▶ _Extrait choisi_
Dans le cadre des évolutions thérapeutiques, de nouveaux traitements ont vu le jour. Le Buvidal, traitement à libération prolongée, contribue à améliorer l'offre de soins qui n'a pas connu d'évolution depuis 1995. Il permet de passer d'une prise quotidienne à une injection par semaine, voire par mois, selon le profil des patients. Cette dernière ne pouvant être effectuée que par un médecin, elle évite donc tout trafic.
Disponible et remboursé dans plusieurs pays européens, mais aussi aux États-Unis et en Australie, il permettrait, selon l'étude Opale 2, d'éviter chaque année en France plus de 300 décès, plus de 5 000 hospitalisations et plus de 2 000 réincarcérations.
Cependant, le modèle de financement du traitement repose sur des crédits non reconductibles accordés par les agences régionales de santé. Or, selon les régions, l'accès à ce traitement est très inégal. La région Grand Est réserve ce traitement aux seuls patients en sortie de détention, alors même qu'une nouvelle instruction de la direction générale de la santé l'ouvre à toutes les personnes en ayant besoin. Aujourd'hui, seuls 700 patients dépendants aux opioïdes y ont accès sur 180 000 personnes qui pourraient en bénéficier.
Ma question est simple, monsieur le ministre : quelles sont vos intentions pour déployer ce traitement sur tout le territoire et pour lui assurer un financement pérenne ?
M. le président. La parole est à M. le ministre.
M. Yannick Neuder, ministre auprès de la ministre du travail, de la santé, de la solidarité et des familles, chargé de la santé et de l'accès aux soins. Monsieur le sénateur Menonville, je vous remercie pour votre question. Vous mettez le doigt sur une vérité dérangeante : la dépendance aux opioïdes progresse en France et, avec elle, l'incapacité de notre système à offrir des réponses à la hauteur de la crise.
Ce n'est pas une dérive marginale. C'est un fléau qui traverse tous les territoires, des grandes villes aux zones rurales, et qui coûte chaque année des vies, des hospitalisations, des réincarcérations. Ce drame humain se double d'un désastre social.
Vous l'avez rappelé avec justesse : les consommations d'opioïdes sont en forte progression dans notre pays, avec des conséquences humaines, sociales et économiques dramatiques.
Il s'agit non pas seulement d'un problème de médicaments, mais bien d'une problématique complexe, multifactorielle, qui exige une mobilisation globale, cohérente et durable de l'ensemble des acteurs.

▶ _Consigne de travail 1_
Dans l'extrait sur le Buvidal, combien de patients dépendants aux opioïdes ont aujourd'hui accès à ce traitement ?
▶ _Consigne de travail 2_
Poursuivez l'extrait sur le Buvidal après sa dernière phrase, dans la suite de la réponse du ministre.
Ces données proviennent d'une autre source.

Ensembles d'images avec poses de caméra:
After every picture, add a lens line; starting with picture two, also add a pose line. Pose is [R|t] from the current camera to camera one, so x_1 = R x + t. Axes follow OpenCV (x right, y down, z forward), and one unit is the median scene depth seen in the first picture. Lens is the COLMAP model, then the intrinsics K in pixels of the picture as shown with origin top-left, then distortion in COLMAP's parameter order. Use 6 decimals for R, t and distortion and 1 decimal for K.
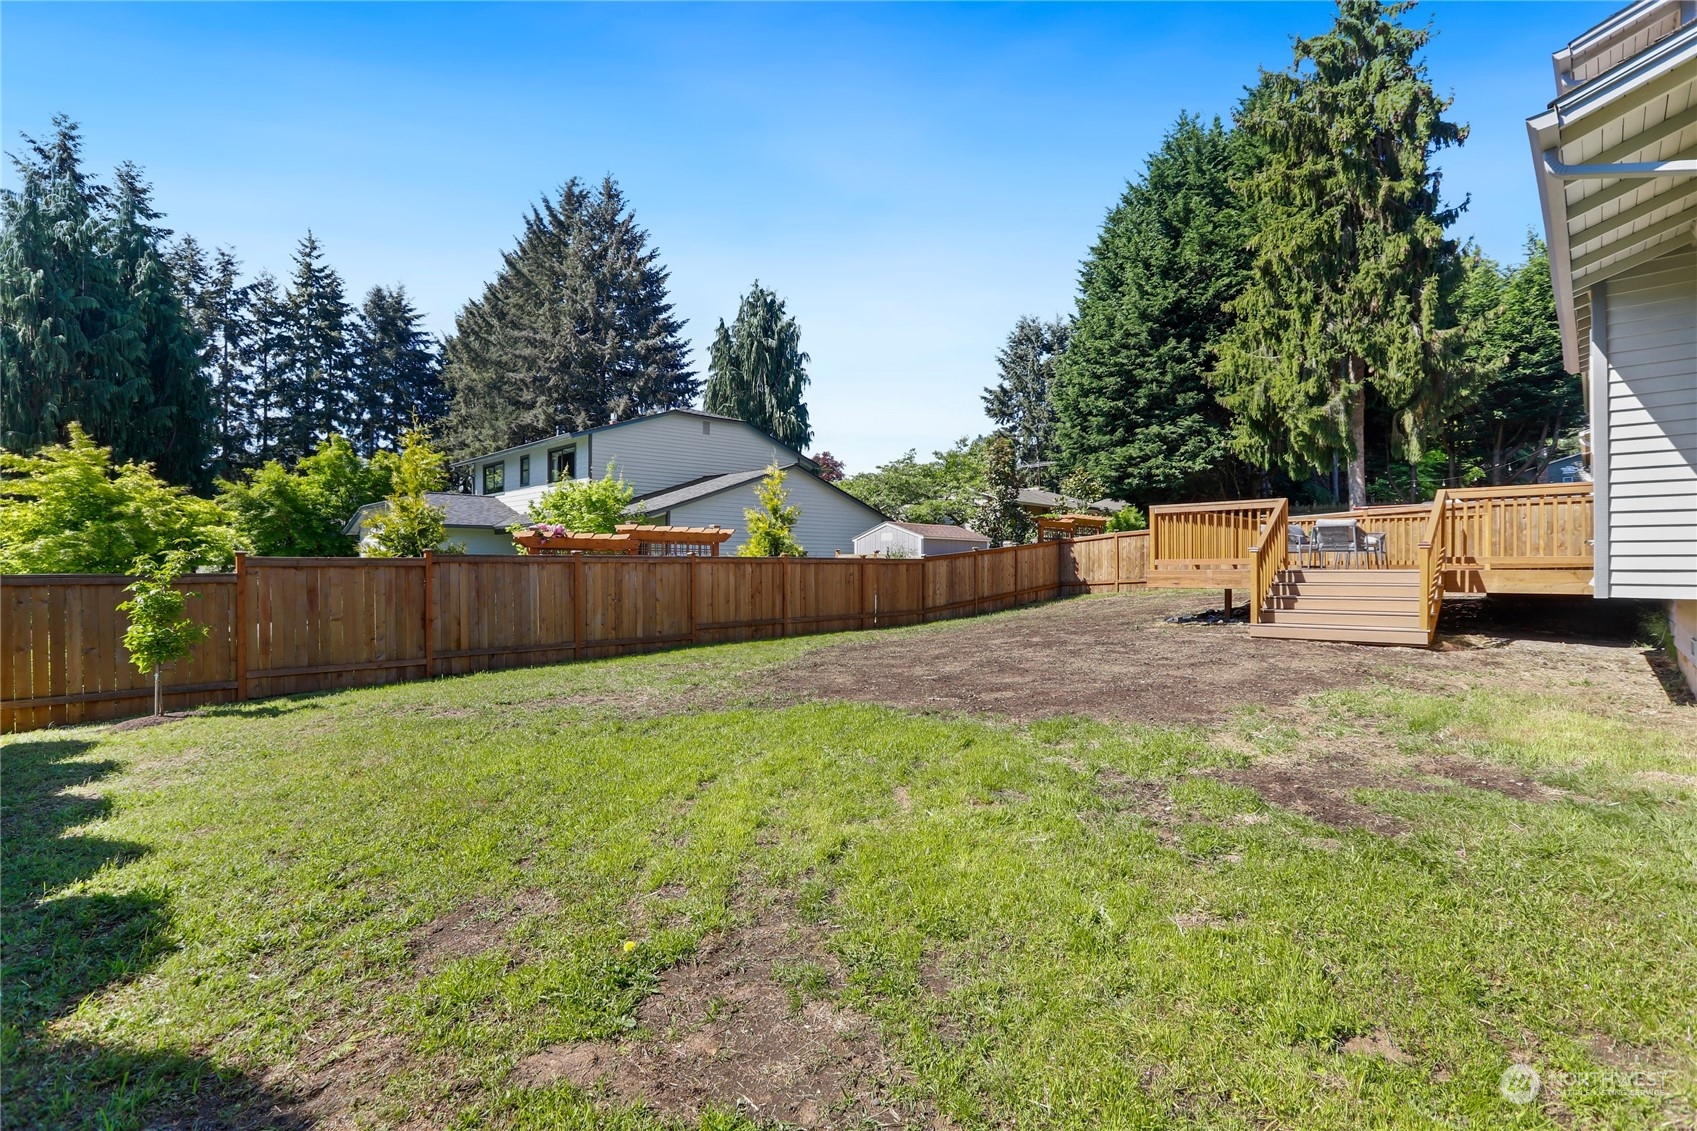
lens RADIAL K [[775.5, 0, 837.4], [0, 775.5, 586.1], [0, 0, 1]] dist [-0.021748, 0.000141]
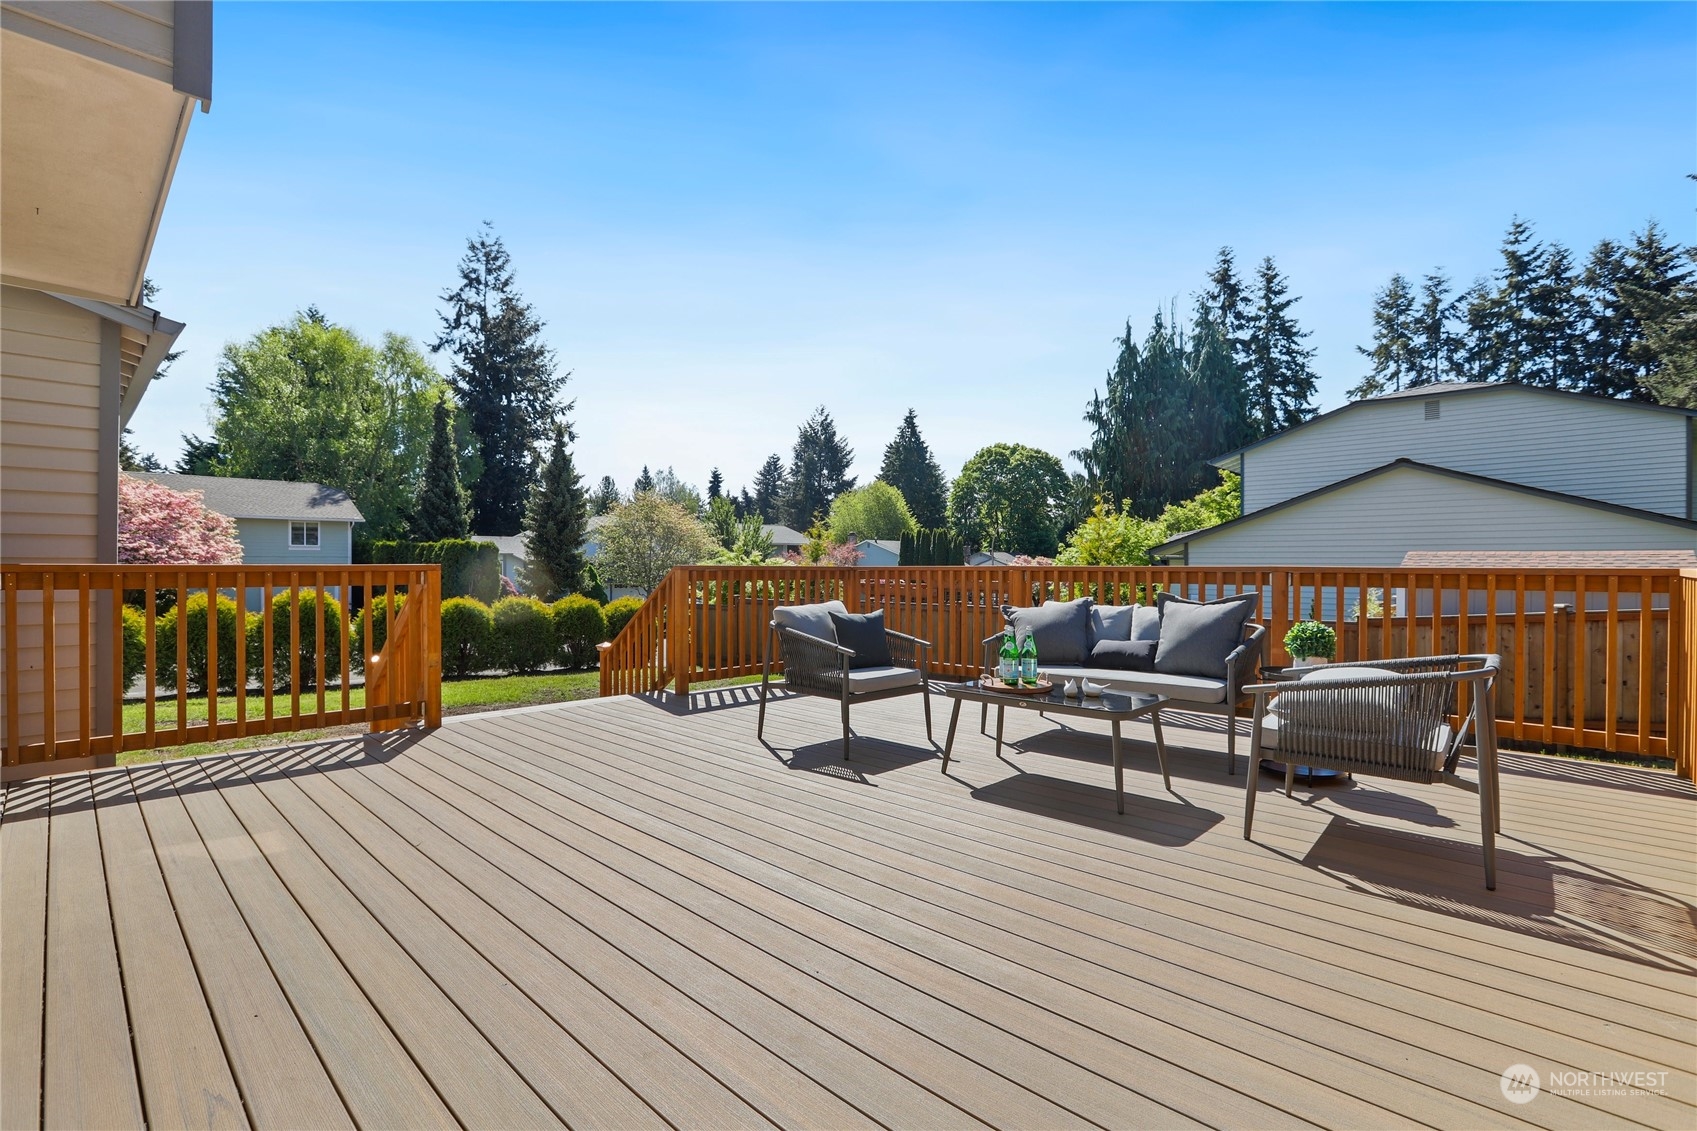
lens RADIAL K [[764.1, 0, 878.5], [0, 764.1, 597.6], [0, 0, 1]] dist [-0.012913, 0.000318]
pose [[0.059668, 0.042049, -0.997332, 0.485895], [-0.028315, 0.998782, 0.040416, -0.047889], [0.997817, 0.025828, 0.060786, 0.474967]]
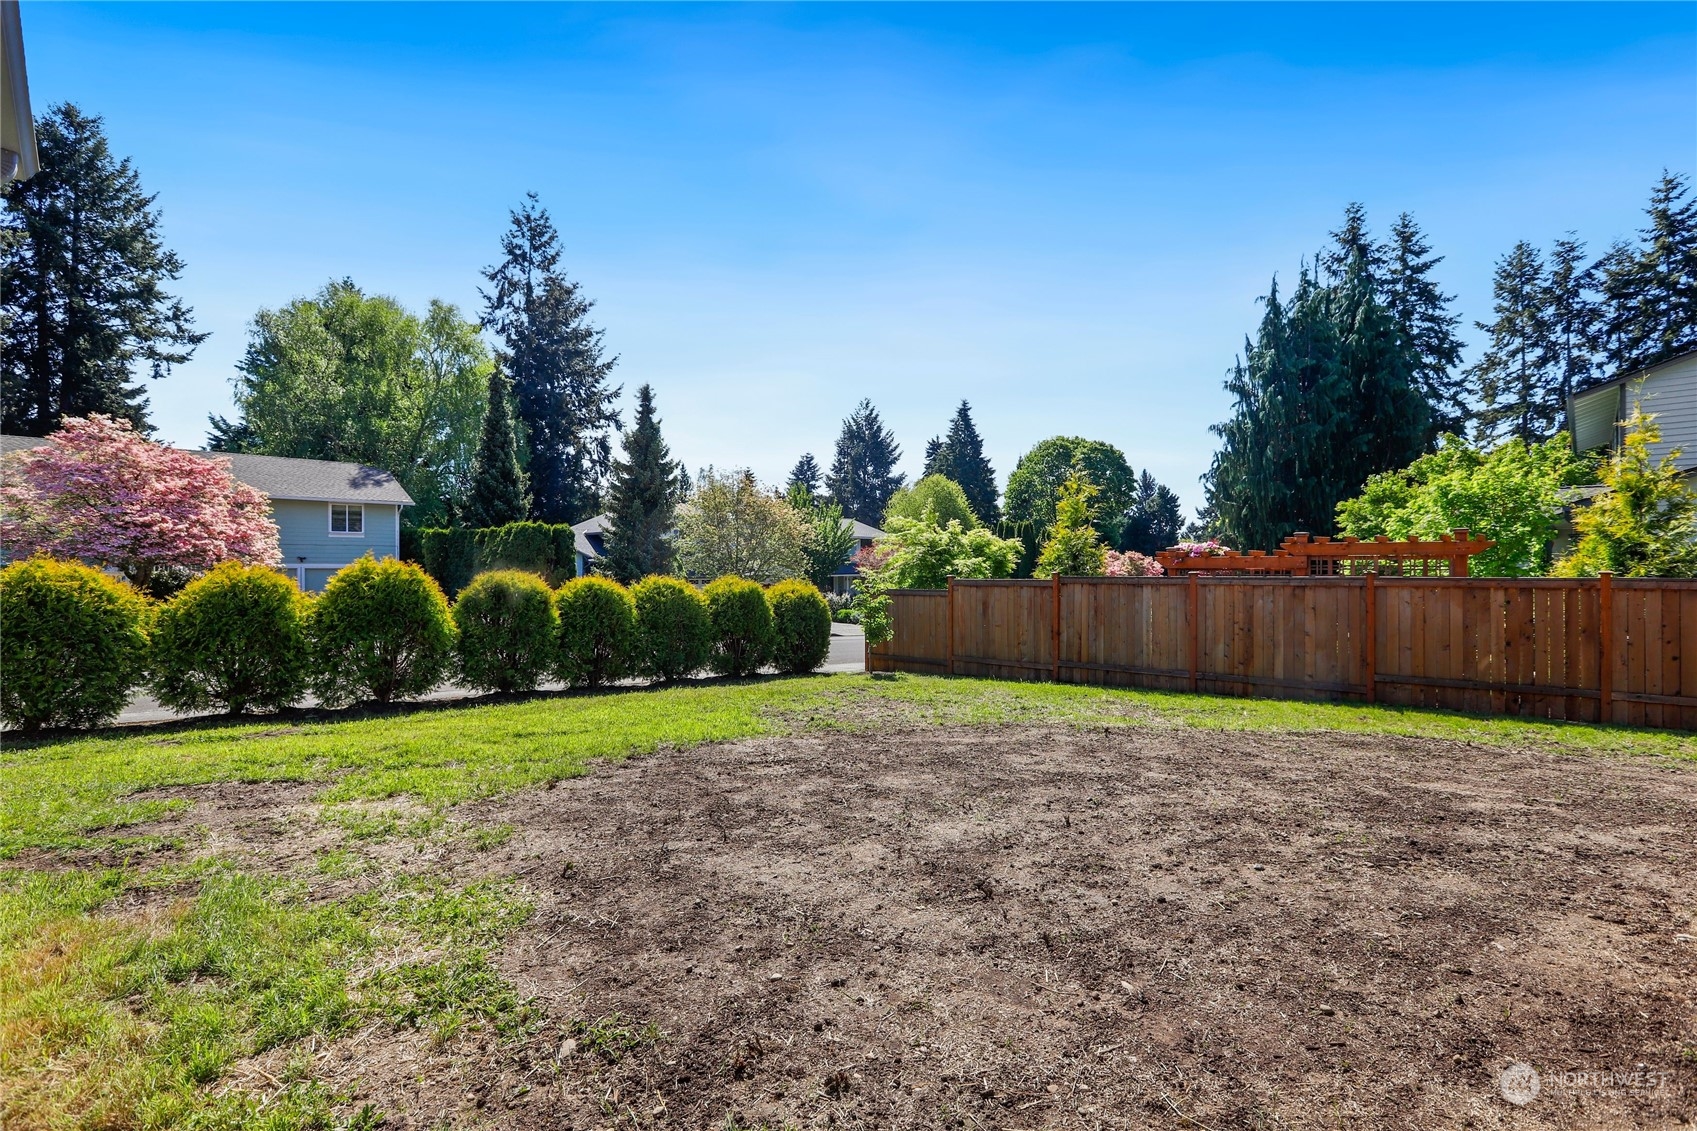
lens RADIAL K [[777.1, 0, 882.5], [0, 777.1, 589.5], [0, 0, 1]] dist [-0.012658, 0.000437]
pose [[0.037144, 0.024464, -0.999010, 0.299311], [-0.024760, 0.999416, 0.023554, -0.019956], [0.999003, 0.023861, 0.037728, 0.323110]]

▶ _Réponse 1_
Seuls 700 patients y ont accès, sur 180 000 personnes qui pourraient en bénéficier.

▶ _Réponse 2_
Le Gouvernement partage pleinement votre constat, lequel a justifié le lancement, en mars 2023, d'une stratégie interministérielle contre la conduite addictive. Celle-ci s'inscrit dans une logique d'action jusqu'en 2027 et repose sur trois piliers : prévention, prise en charge et réduction des risques et des dommages.
Ce cadre d'action donne toute sa place aux innovations thérapeutiques lorsqu'elles apportent des réponses plus adaptées à certains profils de patients.
Vous avez raison de souligner le potentiel du Buvidal, forme de buprénorphine à action prolongée. Il constitue, selon de nombreux professionnels, une avancée thérapeutique utile pour certains patients, en complément de l'offre existante. C'est pourquoi le ministère de la santé, s'appuyant sur les équipes de la direction générale de la santé, suit avec attention son développement, son évaluation et son accessibilité.
Je tiens à souligner qu'une première enveloppe pérenne de 1 million d'euros a été mise en place dès l'an dernier afin de soutenir les centres de soins, d'accompagnement et de prévention en addictologie (Csapa) volontaires pour amorcer le déploiement de ce traitement dans les territoires. Cette enveloppe a été répartie en fonction des besoins exprimés localement.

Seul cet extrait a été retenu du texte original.